執筆者らは、今後2年間に民主主義国が本書の提案事項を速やかに実行すれば、2020年代末まで台湾有事を回避できる可能性は高まると考えている。その後は新型の兵器システムが開発され、同盟国側が手持ちの札を賢く使って、拡大を続ける中国の強大な軍事力を「相殺」できる可能性がある。
仮に私たちが2020年代に中国の抑止に成功するとしたら、それはまだ実現していない未来のプログラムではなく、「陳腐化した(レガシー)」軍事システムの力によるものだろう。米欧州軍最高司令官を務めるクリストファー・G・カボリ陸軍大将は、ウクライナ戦争の教訓として、「決め手になるのは、キネティック兵器(訳注/銃、爆弾、戦闘機など、運動エネルギーによって物理的に対象を破壊する兵器のこと)だ。[中略]そしてその効果の大部分はレガシー・システムによって得られる。したがって、有効な次世代の兵器システムがまだ出現していない段階で、いたずらにレガシー・システムを排除するのは時期尚早だ。そんなことをすれば、あっという間にお手上げ状態になるだろう」と語った。
となれば、レガシー・システムの機能を維持し、兵器生産規模を拡大すると同時に、新たなシステムの研究開発を進めるために、民主国家は防衛費を急増させる必要がある。今日の米軍は、第二次世界大戦初期以降で最も現役部隊の規模が小さい。インフレ調整がなされた米国の防衛予算は、戦争の広がりにもかかわらず縮小傾向が続いている。GDPに占める割合で見た米国の年間防衛支出は、ソ連との直接的な衝突を避けて東西冷戦の行方を決定づけたレーガン政権時にピークを迎えた(6.8%)が、現在はその半分にも満たない(3.1%)。この数字が示すように、ワシントンは20世紀の手痛い教訓――血塗られた教訓――を忘れつつあるのかもしれない。

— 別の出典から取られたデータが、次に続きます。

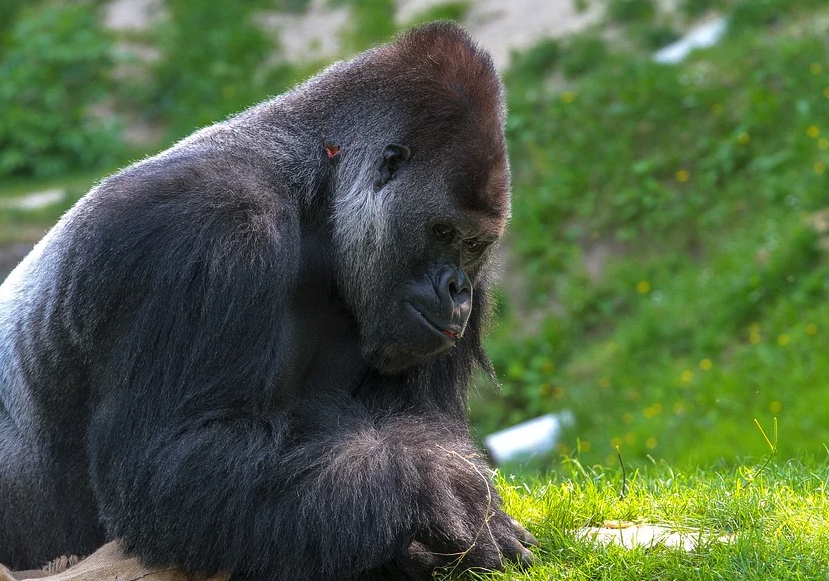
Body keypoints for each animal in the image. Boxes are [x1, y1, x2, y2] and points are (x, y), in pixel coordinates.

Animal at [0, 21, 532, 576]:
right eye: (443, 231)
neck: (316, 196)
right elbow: (168, 462)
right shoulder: (207, 229)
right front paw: (432, 487)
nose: (457, 289)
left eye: (474, 245)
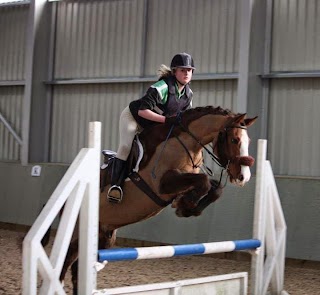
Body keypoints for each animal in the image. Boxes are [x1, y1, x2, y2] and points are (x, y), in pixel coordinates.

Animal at [59, 106, 258, 294]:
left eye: (248, 141)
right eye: (234, 140)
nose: (244, 177)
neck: (186, 144)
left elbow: (215, 188)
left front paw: (186, 206)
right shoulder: (163, 184)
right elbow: (203, 182)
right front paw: (185, 205)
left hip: (104, 237)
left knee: (77, 270)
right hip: (75, 235)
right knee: (64, 267)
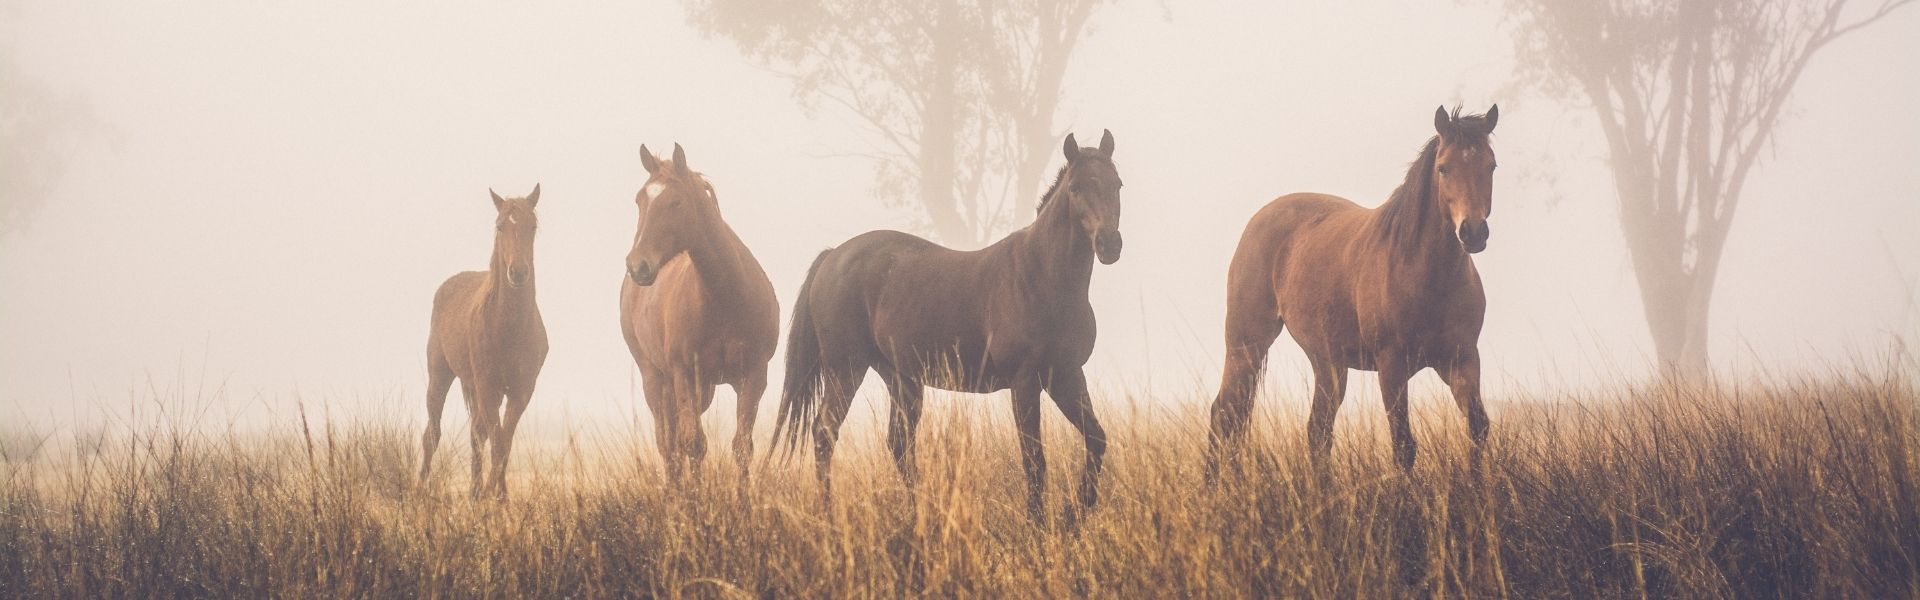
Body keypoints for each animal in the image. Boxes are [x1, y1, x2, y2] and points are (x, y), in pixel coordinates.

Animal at [421, 184, 550, 499]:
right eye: (500, 225)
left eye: (532, 226)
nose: (518, 272)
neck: (508, 328)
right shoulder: (488, 387)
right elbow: (499, 441)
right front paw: (496, 495)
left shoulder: (521, 391)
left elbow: (504, 442)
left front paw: (497, 494)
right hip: (440, 377)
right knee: (432, 434)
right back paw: (419, 490)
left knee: (476, 434)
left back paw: (475, 491)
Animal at [621, 143, 780, 489]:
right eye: (640, 200)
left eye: (675, 202)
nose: (638, 265)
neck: (725, 298)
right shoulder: (684, 375)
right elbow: (692, 443)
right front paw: (695, 499)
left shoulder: (753, 376)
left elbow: (741, 447)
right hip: (656, 380)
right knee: (668, 445)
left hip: (703, 390)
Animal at [776, 131, 1124, 523]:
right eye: (1076, 188)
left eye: (1117, 184)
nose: (1109, 245)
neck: (1042, 278)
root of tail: (832, 257)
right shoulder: (1025, 382)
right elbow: (1034, 459)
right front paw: (1038, 523)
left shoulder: (1066, 375)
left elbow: (1096, 439)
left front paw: (1074, 512)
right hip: (846, 368)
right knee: (825, 433)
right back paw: (829, 517)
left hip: (900, 378)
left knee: (899, 444)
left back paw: (924, 515)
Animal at [1208, 105, 1499, 476]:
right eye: (1443, 167)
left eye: (1491, 165)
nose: (1473, 233)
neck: (1426, 275)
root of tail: (1259, 219)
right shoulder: (1392, 367)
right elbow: (1403, 446)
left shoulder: (1461, 361)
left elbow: (1477, 428)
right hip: (1246, 344)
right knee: (1223, 414)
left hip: (1326, 362)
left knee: (1317, 431)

かつてのナチス・ドイツ国防軍を思わせる中国を相手に抑止策を強化するのは、なかなかの難題に思える。とはいえ、中国にも弱点は多い。いまや世界最大の海軍を擁すると言われているが、その水上艦(これがなければ台湾を軍事的に制圧することは不可能)は、米国の攻撃型潜水艦だけでなく、数時間で西太平洋に到着し、安全な距離から対艦ミサイルを一斉に打ち放つことができる重爆撃機の格好の標的になりうる(そのため本書の第7章では、台湾有事の際に米国空軍はいま考えられている以上に中心的な役割を果たせるよう備えるべきだ、と訴えている)。